DOCUMENT SECTION:
#!/bin/csh -f
# lvrfy:  A HTML Link Verification utility
# version 1.6d
# 6 December 1995
# 
# By Preston Crow
# http://www.cs.dartmouth.edu/~crow/
# http://www.cs.dartmouth.edu/~crow/lvrfy.html
# Copyright (c) 1995
# Restriction on use:
#	Significant modifications must be made available, free of charge
#	or restriction, to Preston Crow.
#	May not be redistributed in a modified form without notifying
#	Preston Crow.
#
# Syntax:
# lvrfy startURL fromURL OKfile BADfile OFFSITEfile
# I use:
#	(date;lvrfy / X lvrfy.OK lvrfy.BAD lvrfy.OFF;date) |& tee lvrfy.ERR |& Mail -s 'lvrfy completed on '`hostname` `whoami` &
#
# Customizations:
set SERVER="coos.dartmouth.edu"
set SLASH="/usr/local/etc/httpd/htdocs"
set PUBLIC="public_html"
# List all valid index filenames, in order of preferance
set INDEX=(index.html)
# Temporary directory to use
set TMP="/tmp"

WORK REQUIRED:
Reproduce the lvrfy script between "#!/bin/csh -f" and "to Preston Crow.", inclusive. The items that come next are separate from the lvrfy script.

RECORDED INFORMATION:

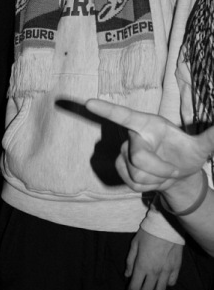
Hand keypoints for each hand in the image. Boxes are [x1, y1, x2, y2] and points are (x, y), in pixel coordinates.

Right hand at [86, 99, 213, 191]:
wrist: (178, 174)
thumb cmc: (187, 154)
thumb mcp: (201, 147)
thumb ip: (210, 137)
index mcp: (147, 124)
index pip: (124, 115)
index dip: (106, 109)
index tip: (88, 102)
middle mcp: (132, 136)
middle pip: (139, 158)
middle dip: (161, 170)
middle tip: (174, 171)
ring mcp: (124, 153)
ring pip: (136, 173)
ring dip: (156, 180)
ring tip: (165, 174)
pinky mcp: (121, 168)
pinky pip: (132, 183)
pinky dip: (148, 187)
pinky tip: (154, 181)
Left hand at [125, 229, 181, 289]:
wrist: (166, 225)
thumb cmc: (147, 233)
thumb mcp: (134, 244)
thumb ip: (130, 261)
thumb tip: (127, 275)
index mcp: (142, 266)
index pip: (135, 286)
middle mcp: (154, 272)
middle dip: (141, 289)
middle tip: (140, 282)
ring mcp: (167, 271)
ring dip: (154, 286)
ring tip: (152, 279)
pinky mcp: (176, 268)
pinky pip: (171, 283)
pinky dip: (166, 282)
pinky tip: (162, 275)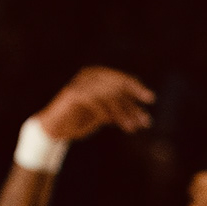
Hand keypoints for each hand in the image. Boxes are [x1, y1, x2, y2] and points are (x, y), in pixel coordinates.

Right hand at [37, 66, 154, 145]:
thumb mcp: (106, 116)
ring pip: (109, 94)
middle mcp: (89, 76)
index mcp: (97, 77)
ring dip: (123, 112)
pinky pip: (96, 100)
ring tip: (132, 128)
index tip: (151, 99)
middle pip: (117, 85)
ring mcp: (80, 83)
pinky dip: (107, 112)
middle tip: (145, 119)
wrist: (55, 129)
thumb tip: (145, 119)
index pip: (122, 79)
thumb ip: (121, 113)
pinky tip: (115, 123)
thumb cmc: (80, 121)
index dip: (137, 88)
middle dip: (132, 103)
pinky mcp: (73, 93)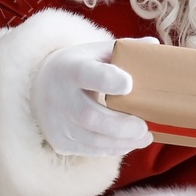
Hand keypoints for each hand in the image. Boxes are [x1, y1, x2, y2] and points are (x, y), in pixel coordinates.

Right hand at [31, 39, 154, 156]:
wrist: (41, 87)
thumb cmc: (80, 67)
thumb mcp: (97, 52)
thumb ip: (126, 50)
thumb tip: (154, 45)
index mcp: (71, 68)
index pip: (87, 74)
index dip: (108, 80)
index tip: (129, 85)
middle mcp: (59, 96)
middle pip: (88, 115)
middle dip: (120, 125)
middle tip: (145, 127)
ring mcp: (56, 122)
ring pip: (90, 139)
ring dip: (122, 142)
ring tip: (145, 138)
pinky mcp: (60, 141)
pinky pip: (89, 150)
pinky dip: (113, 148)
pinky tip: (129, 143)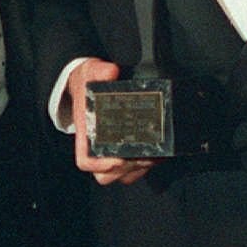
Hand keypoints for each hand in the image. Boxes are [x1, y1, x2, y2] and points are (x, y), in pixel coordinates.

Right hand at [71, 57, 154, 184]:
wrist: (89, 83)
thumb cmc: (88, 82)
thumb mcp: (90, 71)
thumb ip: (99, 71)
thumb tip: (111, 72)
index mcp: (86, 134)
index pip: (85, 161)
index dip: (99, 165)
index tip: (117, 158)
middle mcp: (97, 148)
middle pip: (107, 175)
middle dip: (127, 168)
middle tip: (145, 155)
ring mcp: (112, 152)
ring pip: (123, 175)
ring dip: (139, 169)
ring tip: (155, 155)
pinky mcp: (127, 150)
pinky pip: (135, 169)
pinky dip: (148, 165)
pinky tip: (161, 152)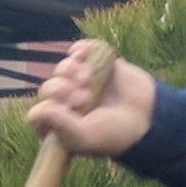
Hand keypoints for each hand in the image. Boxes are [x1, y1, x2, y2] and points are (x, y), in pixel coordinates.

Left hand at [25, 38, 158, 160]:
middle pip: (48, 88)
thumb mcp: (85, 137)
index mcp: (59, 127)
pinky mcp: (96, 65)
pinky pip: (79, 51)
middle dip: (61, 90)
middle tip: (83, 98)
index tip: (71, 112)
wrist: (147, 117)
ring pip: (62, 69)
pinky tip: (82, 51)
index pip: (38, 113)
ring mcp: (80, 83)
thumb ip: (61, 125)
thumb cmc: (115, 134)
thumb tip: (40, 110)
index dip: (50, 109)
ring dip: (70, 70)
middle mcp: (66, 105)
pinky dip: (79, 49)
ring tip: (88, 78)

ANSWER TO THE EXERCISE:
#!/bin/csh -f
# lvrfy:  A HTML Link Verification utility
# version 1.6d
# 6 December 1995
# 
# By Preston Crow
# http://www.cs.dartmouth.edu/~crow/
# http://www.cs.dartmouth.edu/~crow/lvrfy.html
# Copyright (c) 1995
# Restriction on use:
#	Significant modifications must be made available, free of charge
#	or restriction, to Preston Crow.